Task description:
Output each line from the one that contains "Despite the clear" to the final line of the data below, exactly, and include nothing else.

Saved entries:
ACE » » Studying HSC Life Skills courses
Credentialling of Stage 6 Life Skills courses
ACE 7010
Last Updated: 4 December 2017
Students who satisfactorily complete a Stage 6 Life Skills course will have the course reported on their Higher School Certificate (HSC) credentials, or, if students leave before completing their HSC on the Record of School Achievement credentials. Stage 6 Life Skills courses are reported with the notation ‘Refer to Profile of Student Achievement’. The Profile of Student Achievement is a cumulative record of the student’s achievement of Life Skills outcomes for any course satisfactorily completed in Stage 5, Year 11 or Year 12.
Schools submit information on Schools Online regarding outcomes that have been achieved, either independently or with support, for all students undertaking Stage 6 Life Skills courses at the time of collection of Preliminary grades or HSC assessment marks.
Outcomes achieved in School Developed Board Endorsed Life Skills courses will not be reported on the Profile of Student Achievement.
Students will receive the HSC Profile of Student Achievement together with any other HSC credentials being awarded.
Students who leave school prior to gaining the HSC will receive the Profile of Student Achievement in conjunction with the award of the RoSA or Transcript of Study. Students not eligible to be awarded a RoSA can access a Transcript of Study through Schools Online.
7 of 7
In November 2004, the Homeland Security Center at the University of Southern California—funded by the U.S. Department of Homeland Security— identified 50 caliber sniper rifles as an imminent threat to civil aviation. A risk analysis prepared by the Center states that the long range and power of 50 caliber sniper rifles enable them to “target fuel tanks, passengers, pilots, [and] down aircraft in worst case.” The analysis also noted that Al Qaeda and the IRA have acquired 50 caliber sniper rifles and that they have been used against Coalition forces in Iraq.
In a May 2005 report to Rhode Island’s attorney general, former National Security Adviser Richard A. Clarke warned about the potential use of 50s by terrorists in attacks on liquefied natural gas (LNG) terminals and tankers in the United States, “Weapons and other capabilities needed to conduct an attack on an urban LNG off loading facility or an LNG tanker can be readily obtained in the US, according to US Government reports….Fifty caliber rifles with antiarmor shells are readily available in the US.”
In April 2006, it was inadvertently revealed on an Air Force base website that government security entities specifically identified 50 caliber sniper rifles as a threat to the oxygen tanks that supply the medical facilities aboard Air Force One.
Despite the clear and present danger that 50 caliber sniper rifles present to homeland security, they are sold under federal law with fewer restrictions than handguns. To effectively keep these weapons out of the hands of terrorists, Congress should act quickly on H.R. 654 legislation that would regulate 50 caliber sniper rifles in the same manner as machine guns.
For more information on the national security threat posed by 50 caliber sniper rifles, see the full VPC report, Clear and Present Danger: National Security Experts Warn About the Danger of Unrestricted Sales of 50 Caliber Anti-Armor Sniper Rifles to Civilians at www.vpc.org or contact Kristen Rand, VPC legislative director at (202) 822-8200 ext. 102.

Result:
Despite the clear and present danger that 50 caliber sniper rifles present to homeland security, they are sold under federal law with fewer restrictions than handguns. To effectively keep these weapons out of the hands of terrorists, Congress should act quickly on H.R. 654 legislation that would regulate 50 caliber sniper rifles in the same manner as machine guns.
For more information on the national security threat posed by 50 caliber sniper rifles, see the full VPC report, Clear and Present Danger: National Security Experts Warn About the Danger of Unrestricted Sales of 50 Caliber Anti-Armor Sniper Rifles to Civilians at www.vpc.org or contact Kristen Rand, VPC legislative director at (202) 822-8200 ext. 102.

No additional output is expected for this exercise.